Publié le 15 mai 2023Lecture 7 min
Examen échographique des anomalies de l’appareil urinaire fœtal (2e partie)
Jean-Philippe BAULT, Plateforme Lumière Necker, Centres pluridisciplinaires de diagnostic prénatal, CHI Poissy Saint-Germain, Cabinet d’échographies gynéco-obstétricales, Les Mureaux

Dans le numéro d’octobre de Gynécologie & Obstétrique Pratique (n° 348), nous avions évoqué l’appareil urinaire normal du fœtus. Dans ce second volet, nous nous intéressons aux aspects échographiques des anomalies de l’appareil urinaire découvertes aux 2e et 3e trimestres de la grossesse. La plupart de ces anomalies sont regroupées sous l’acronyme CAKUT (Congenital Anomalies of the Kydney and Urinary Tract).
Ces pathologies sont une cause majeure d’insuffisance rénale de l’enfant(1). La fréquence est estimée à 1/500 naissances vivantes, et celles-ci représentent 20 à 30 % des anomalies congénitales dépistées en anténatal(2). La génétique est complexe avec des mutations dans plus de 50 gènes pour les formes isolées ou syndromiques, amenant à la réalisation d’un « Cakutome »(3) ou d’un exome.
Anomalies rénales
Agénésie rénale bilatérale
Le tableau réalisé est celui d’un syndrome de Potter : absence de liquide amniotique (LA), déformation de la forme du crâne (dolichocéphalie), vessie et reins non visualisés. L’absence de pédicules vasculaires rénaux et la verticalisation des glandes surrénales confirment l’agénésie rénale bilatérale (figure 1).
Figure 1. Agénésie rénale bilatérale. A : surrénales verticalisées ; B : absence de pédicules rénaux.
Agénésie rénale unilatérale
L’une des loges rénales apparaît vide, la glande surrénale homolatérale est verticalisée, le pédicule vasculaire est absent. Il est impératif dans cette situation de rechercher la présence d'un rein pelvien (figure 2).
Figure 2. Agénésie rénale unilatérale. A : absence de pédicule rénal ; B : loge rénale vide ; C : rein pelvien.
Rein en « fer à cheval »
Les deux reins apparaissent reliés par un « pont » parenchymateux situé en avant du rachis ; l’orientation des pyélons dessinant un angle aigu à pointe antérieure est un excellent signe d’orientation vers le diagnostic (figure 3).
Figure 3. Rein en « fer à cheval ». A : pont parenchymateux ; B : orientation des pyélons.
Duplicité rénale
Deux entités rénales sont situées dans la même loge rénale, il est capital de vérifier que les cavités pyéliques sont totalement séparées. L’une des structures – le plus souvent la structure supé-rieure – est la plupart du temps dysplasique (figure 3bis).
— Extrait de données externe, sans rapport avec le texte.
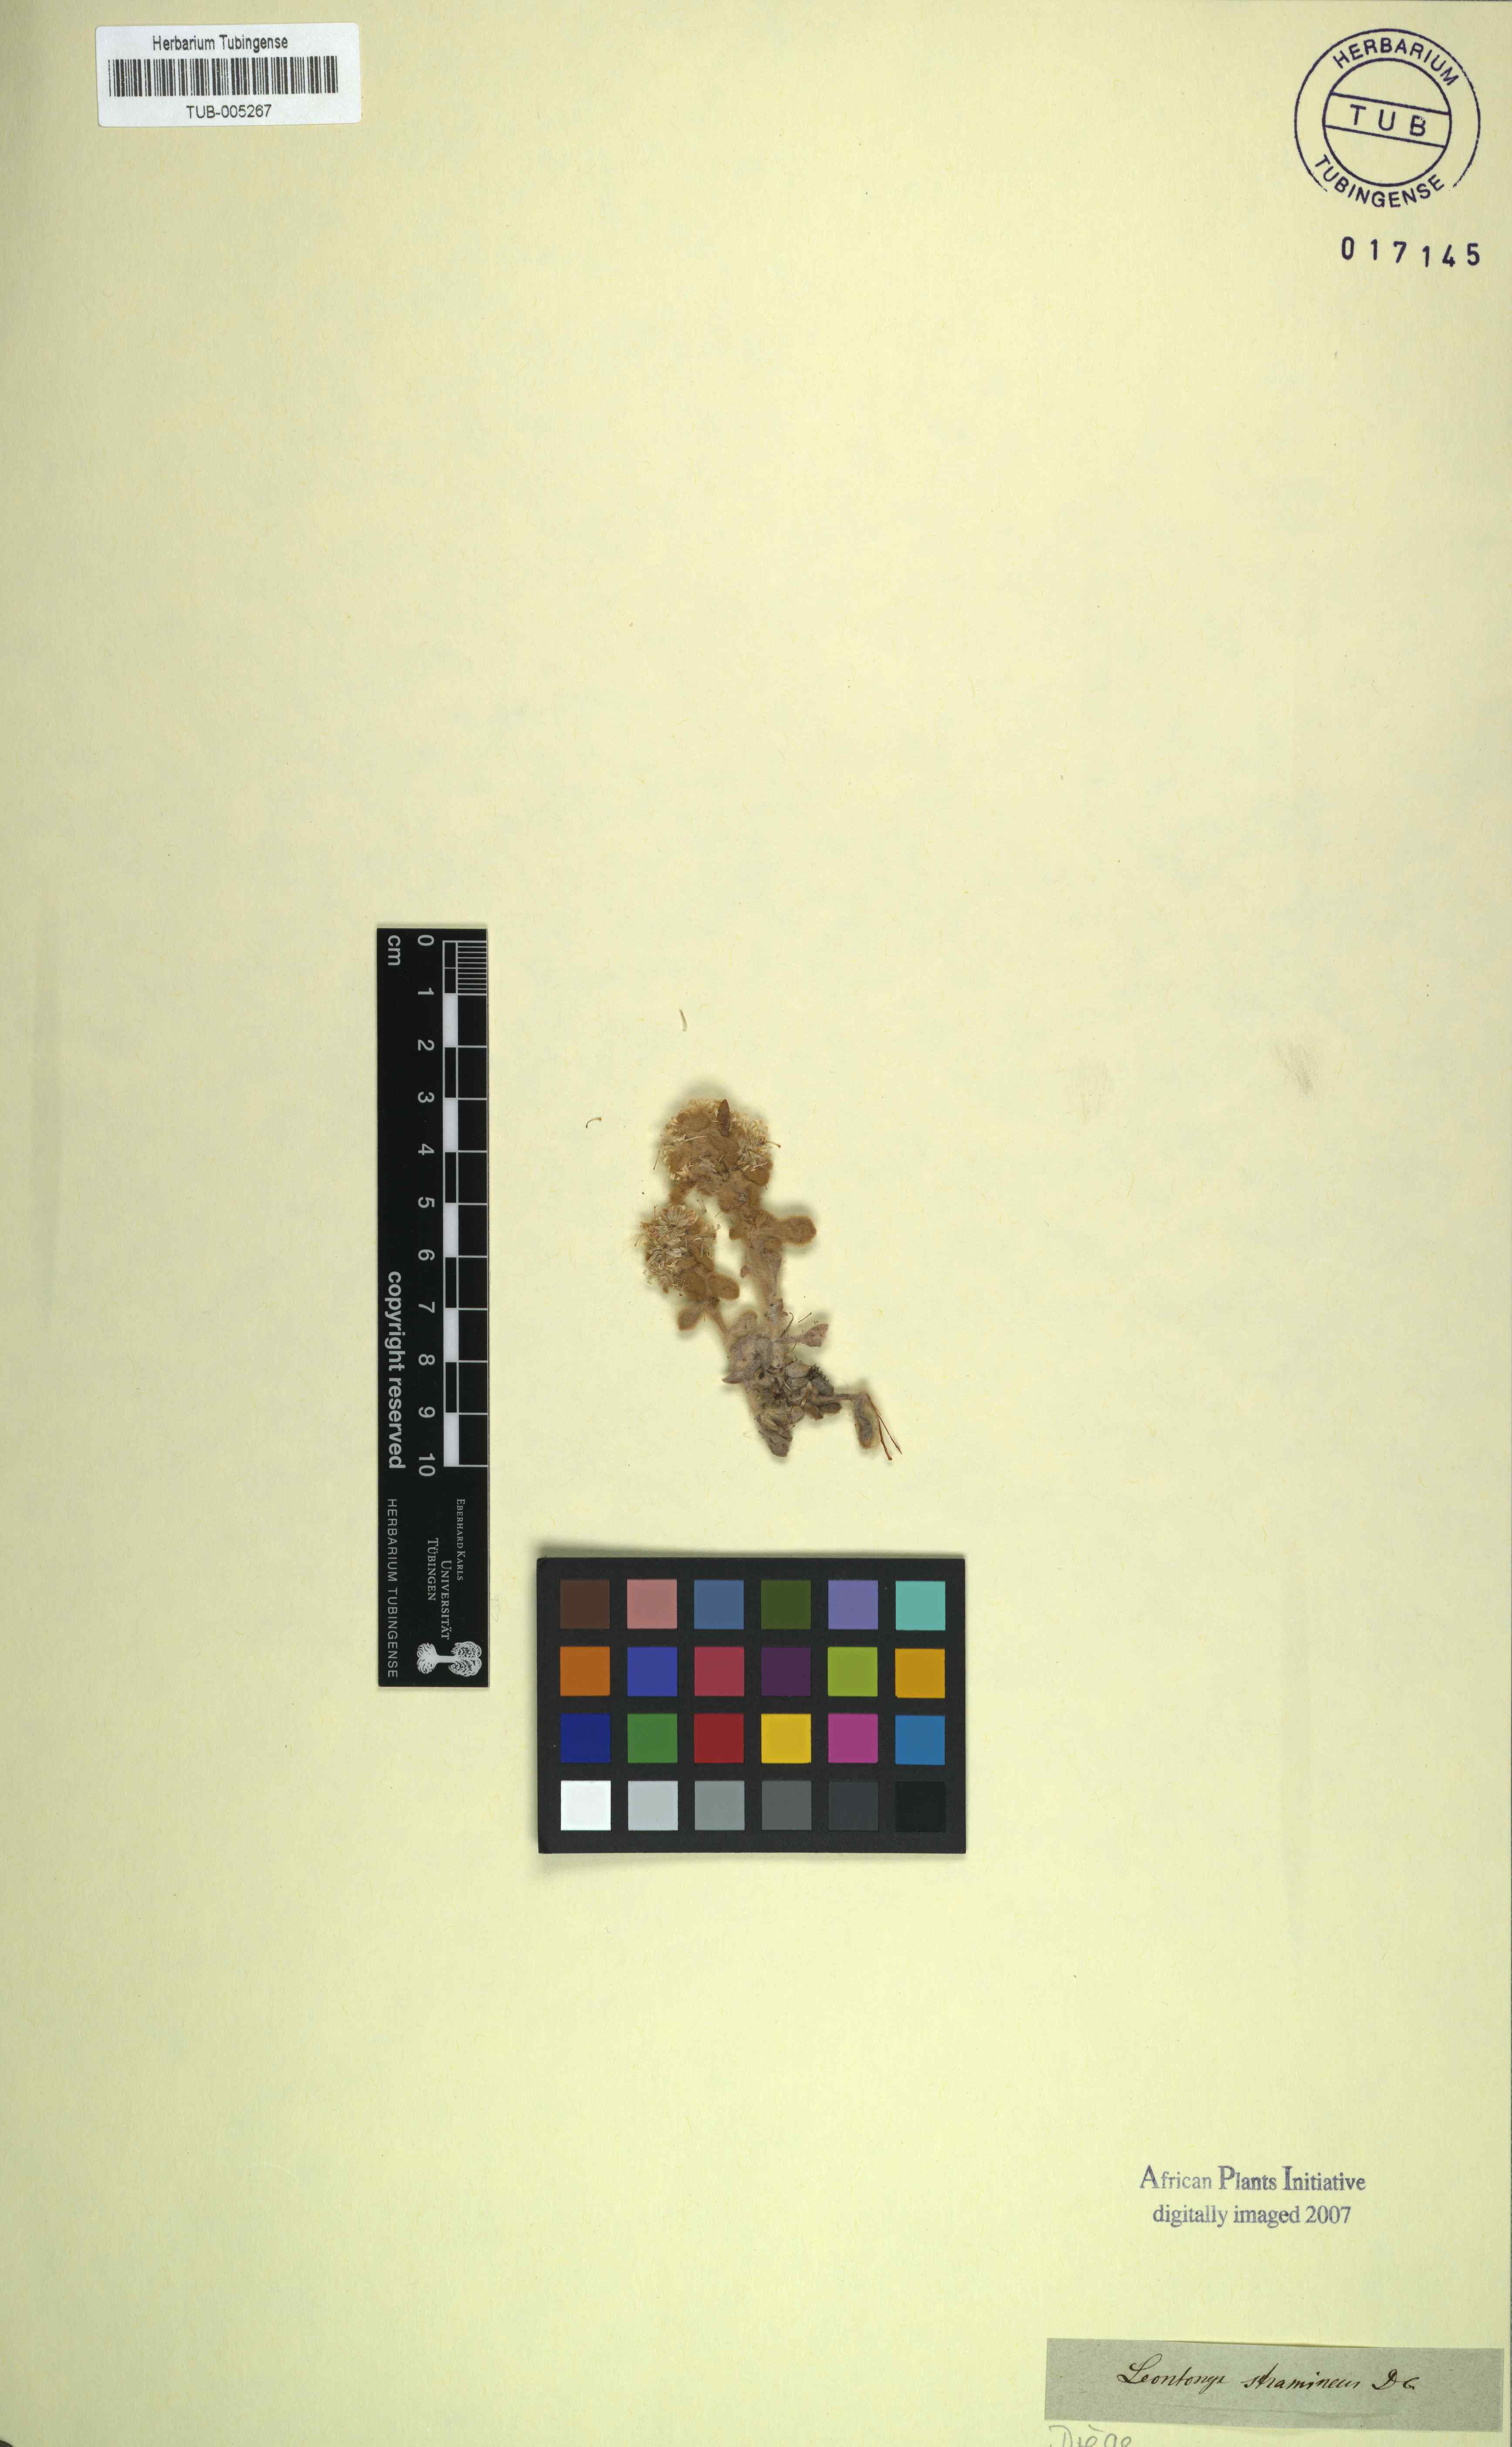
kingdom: Plantae
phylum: Tracheophyta
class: Magnoliopsida
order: Asterales
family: Asteraceae
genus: Helichrysum
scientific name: Helichrysum Leontonyx stramineus
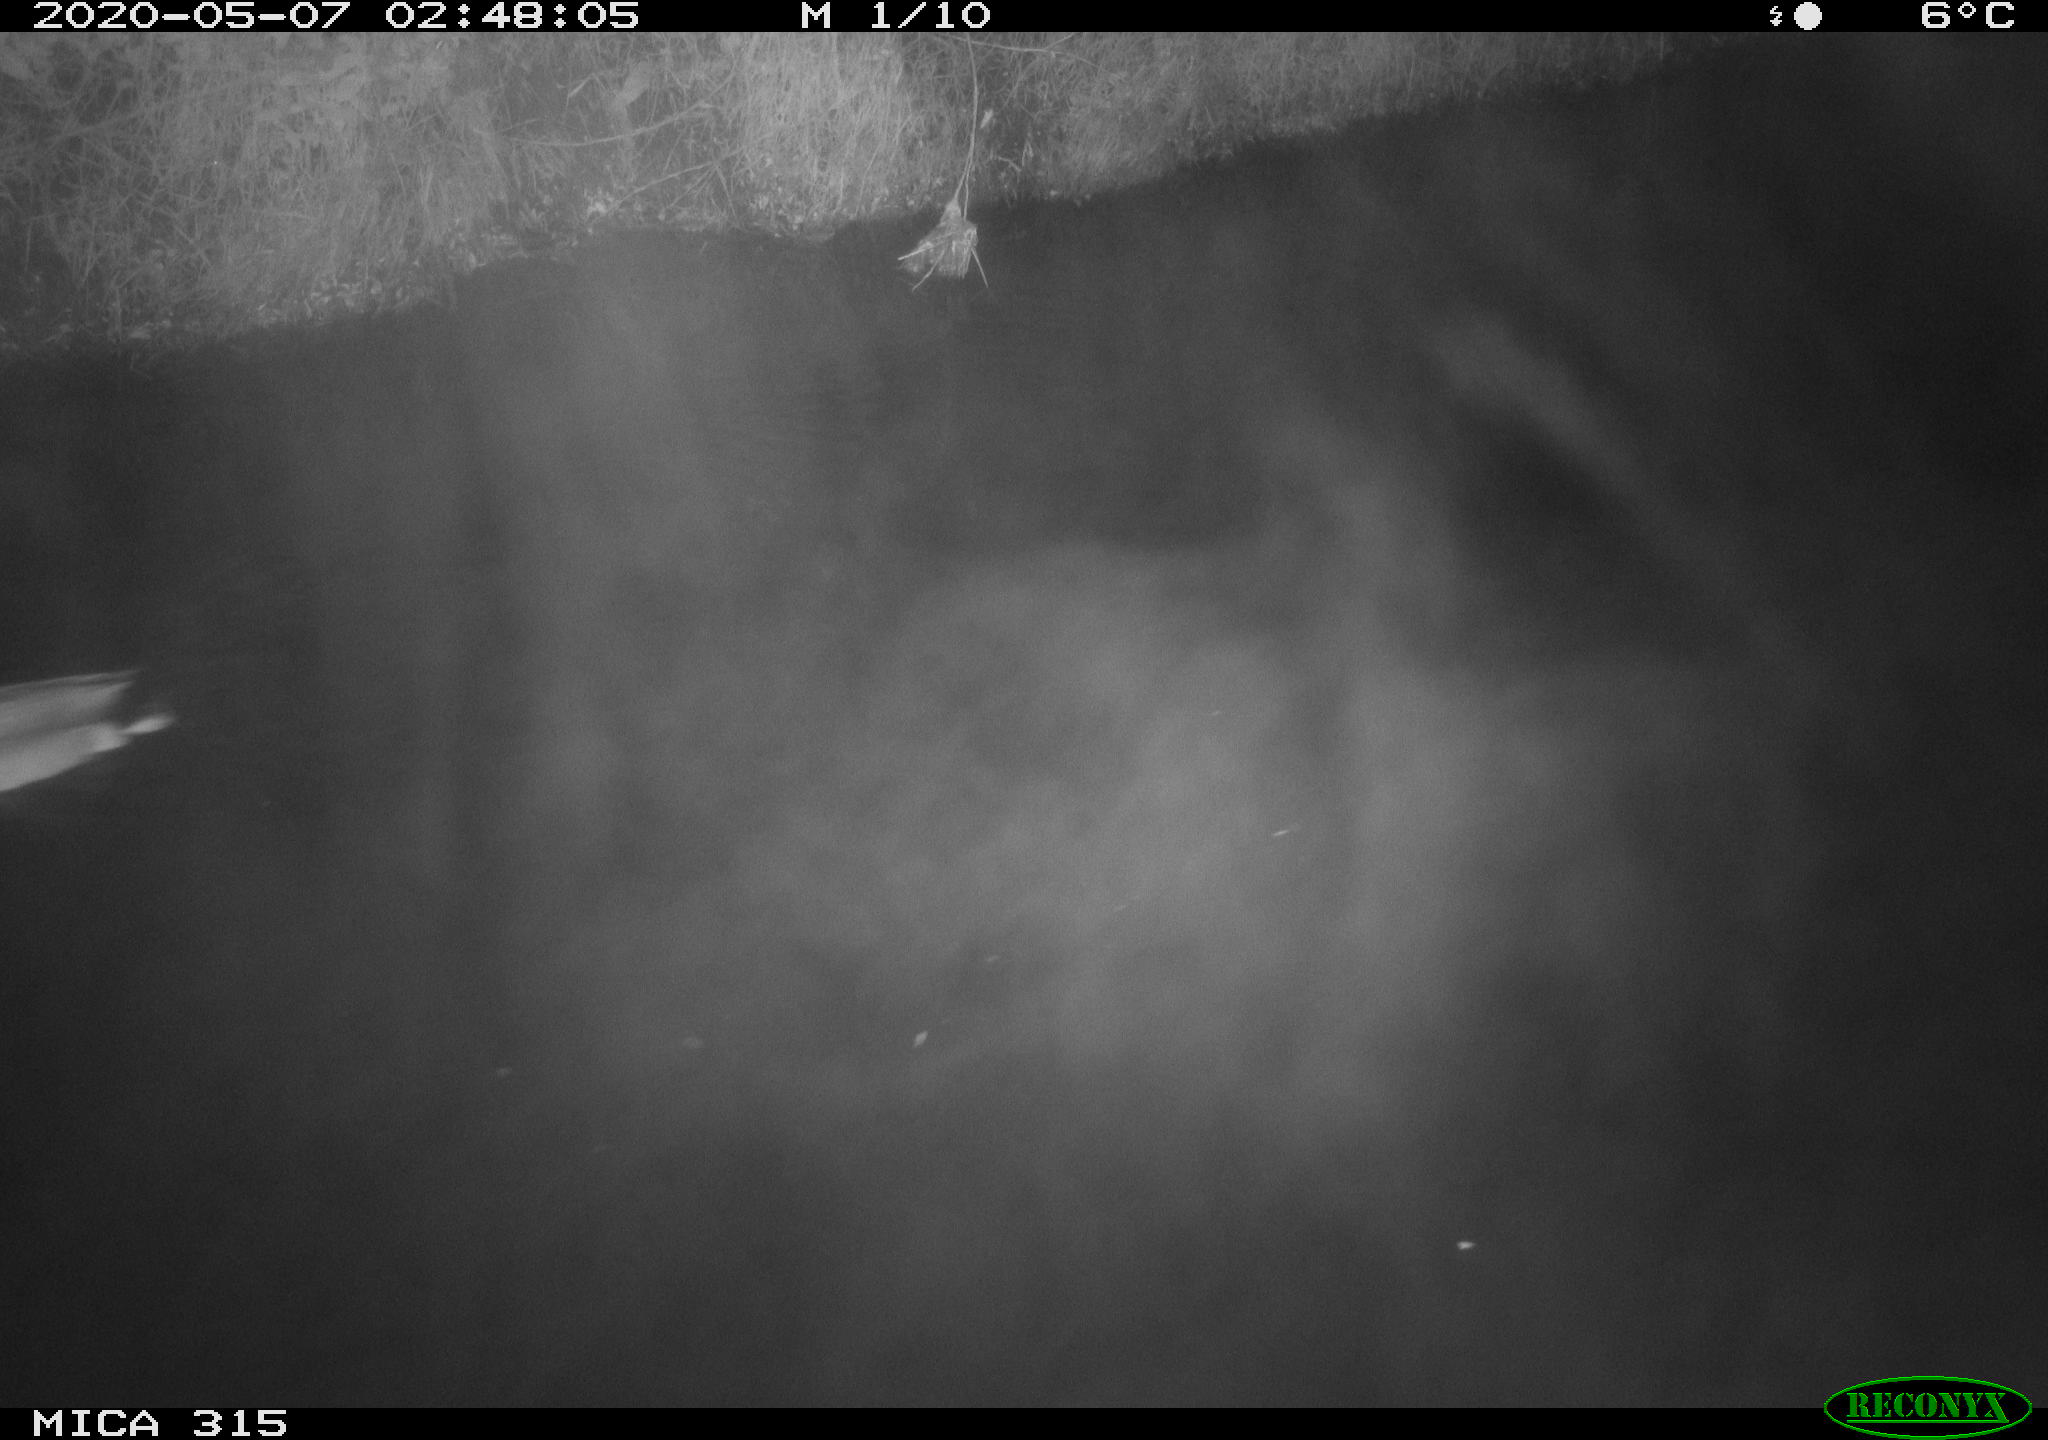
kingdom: Animalia
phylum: Chordata
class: Aves
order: Anseriformes
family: Anatidae
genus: Anas
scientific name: Anas platyrhynchos
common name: Mallard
II est important de rechercher un abouchement surnuméraire dans la vessie réalisant un urétérocèle (figure 4).
Figure 3 bis. Duplicité rénale. A : deux entités d’aspect normal ; B : deux entités. Flèches jaunes : entité dysplasique.
Figure 4. Urétérocèle.
Hypoplasie rénale
Elle correspond à une petite taille d’un ou des deux reins avec des biométries souvent inférieures au 3e percentile, et traduit la réduction du capital néphronique. Unilatérale, avec une différenciation correcte du parenchyme rénal et un liquide amniotique normal, elle est plutôt de bon pronostic. Bilatéral, le pronostic est lié à la fonction rénale résiduelle.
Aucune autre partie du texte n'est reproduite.